Italia dei valori, invece, storicamente si batte per un’altra soluzione. Il problema sarebbe risolto alla radice se il termine per la prescrizione venisse fatto decorrere dalla data non della commissione del reato ma della sua conoscenza da parte dell’autorità. Ciò metterebbe tutti i processi alla pari e legherebbe di fatto la conclusione del procedimento o del processo all’efficienza del sistema giustizia. In tal senso presenteremo sub-emendamenti. Nella situazione data, se non venisse accolto questo semplice criterio, riteniamo che sarebbe stata ragionevole la durata di tre anni per il processo d’appello e di due anni per quello in cassazione ai fini dell’estinzione del processo per decorso del tempo, e non solo per alcuni reati tra i quali quelli contro la pubblica amministrazione: previsione, peraltro, di incerta costituzionalità perché pone differenze di trattamento di non sicura ragionevolezza. 

Ma bisogna anche dire che, non appena la riforma avrà fatto conseguire l’obiettivo della capacità di esaurimento di tutti i processi iscritti, il problema non avrà più rilievo se non in pochissimi casi, che non costituirebbero un fenomeno. 

Si può, però, rilevare che il ricorso alla prescrizione si ha quando i processi non possono essere smaltiti tutti; ma se entro un numero ragionevole di anni, con le riforme approvate, si va alla pari, il problema va a sgonfiarsi da solo. Denunciamo, quindi, il malvezzo di erigere muri ideologici e aprioristici su temi di tale importanza, e cioè non perdere e non far vincere, compresa la vita dello stesso governo.

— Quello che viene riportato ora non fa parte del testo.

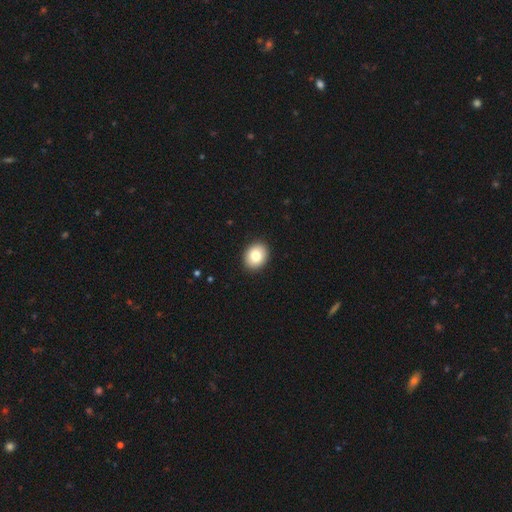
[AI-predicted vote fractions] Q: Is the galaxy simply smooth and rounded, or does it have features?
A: smooth — 82%.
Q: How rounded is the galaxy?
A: round — 50%, tied with in between.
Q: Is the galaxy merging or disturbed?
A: none — 92%.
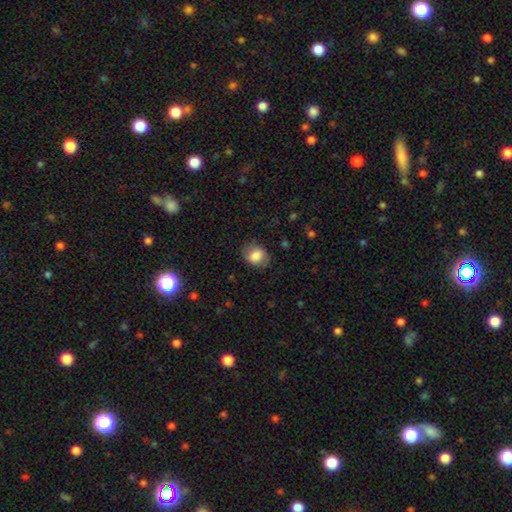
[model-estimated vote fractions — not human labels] Morphology: type=smooth (79%); roundness=round (52%); merging=none (75%).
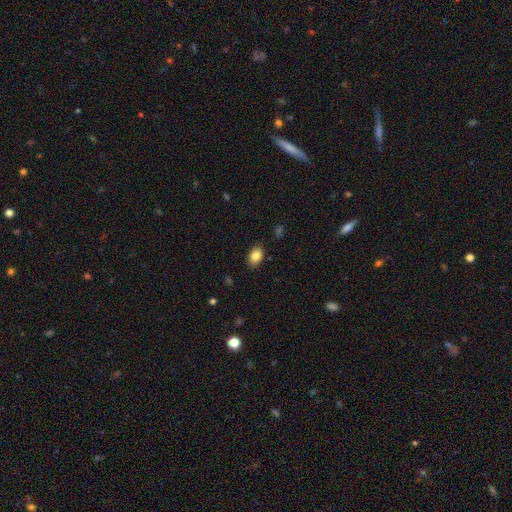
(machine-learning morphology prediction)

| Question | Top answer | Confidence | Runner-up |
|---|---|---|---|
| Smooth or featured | smooth | 85% | star or artifact (8%) |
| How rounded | in between | 84% | round (15%) |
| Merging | none | 87% | minor disturbance (10%) |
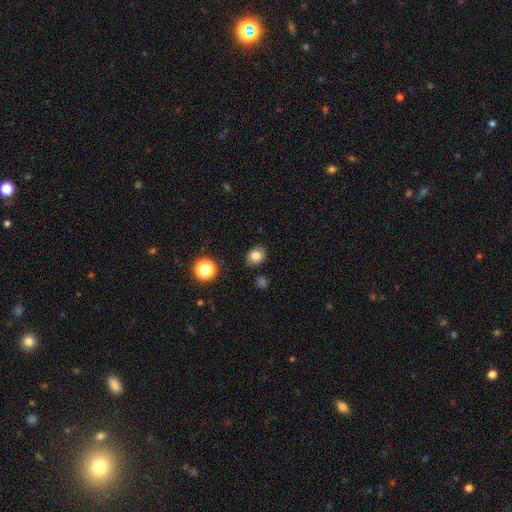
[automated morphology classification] This appears to be a smooth galaxy with no disk features (79%) that is in between round and cigar-shaped (60%). Merging: none (82%).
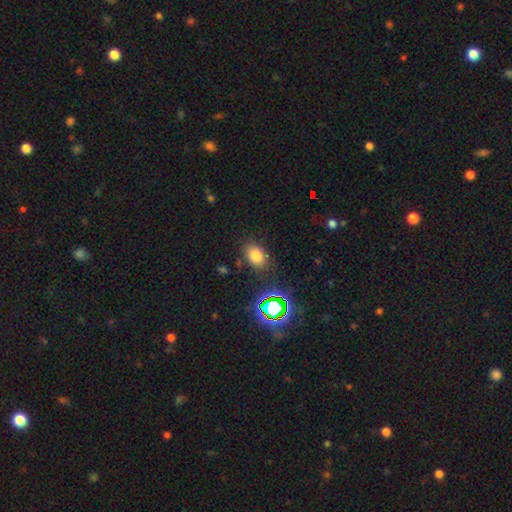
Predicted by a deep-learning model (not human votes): This appears to be a smooth galaxy with no disk features (74%) that is in between round and cigar-shaped (78%). Merging: none (80%).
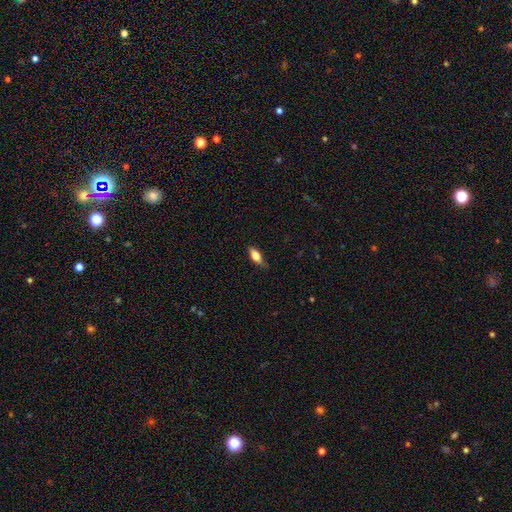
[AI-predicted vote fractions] Q: Smooth or featured?
A: smooth (71%); runner-up: featured or disk (22%)
Q: How rounded?
A: in between (75%); runner-up: cigar-shaped (22%)
Q: Merging?
A: none (77%); runner-up: minor disturbance (19%)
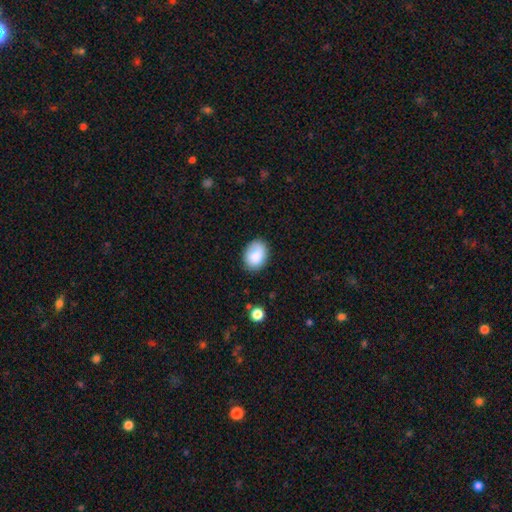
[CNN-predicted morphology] Smooth or featured?
  - smooth: 84% *
  - featured or disk: 9%
  - star or artifact: 7%
How rounded?
  - in between: 70% *
  - round: 29%
  - cigar-shaped: 1%
Merging?
  - none: 77% *
  - minor disturbance: 18%
  - major disturbance: 4%
  - merger: 2%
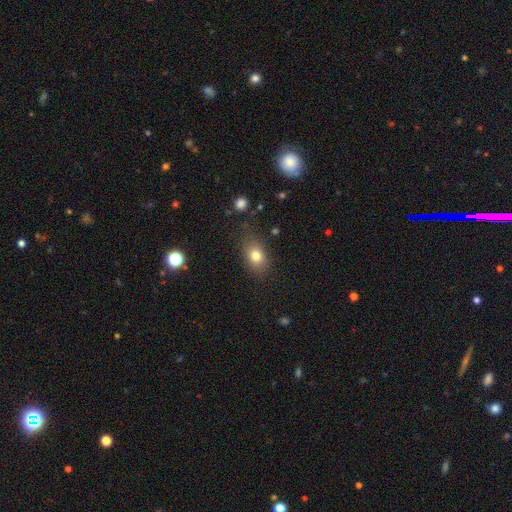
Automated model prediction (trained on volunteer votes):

Vediamo almeno altri due punti critici o inaccettabili. Il primo è la devoluzione al Parlamento dei criteri direttivi dell’esercizio dell’azione penale. Il secondo e costituito dalla nuova disciplina del processo di appello, che lo rende difficilmente accessibile o che gli sottrae numerosi poteri. 

Su questi punti, per noi ancora più gravi del tema della prescrizione, ritorneremo per rendere la comunità politica consapevole dei rischi sistemici che si produrrebbero. 

Avvertiamo anche fin d’ora, anche se ci ritorneremo sopra, che ci opporremo a qualunque modifica della Costituzione in materia di ordinamento della magistratura, palese o surrettizia. Italia dei valori difende le prerogative della magistratura come garanzia per i cittadini e non come privilegio dei magistrati. Anche noi siamo preoccupati delle deviazioni e desideriamo che vi si ponga rimedio; ma questo si può e si deve fare nell’ambito della legge ordinaria e dei rimedi ordinari e non con modifiche costituzionali, nelle quali si inserirebbero disegni sconvolgenti. In particolare, ci opporremo alla separazione delle carriere, che sarebbe foriera di gravi danni invece che di benefici.

In definitiva, nel Parlamento vigileremo perché la giustizia sia riformata per farla funzionare meglio e non per depotenziarla e assoggettarla al controllo politico. 

Per queste ragioni denunciamo anche la logica perversa dei referendum radical-leghisti sulla giustizia che portano i temi fuori dalla dialettica del parlamento e del governo, depotenziano i poteri dei magistrati, li intimidiscono invitandoli al conformismo e aizzano il popolo contro i suoi giudici, compiendo così un’ignobile operazione.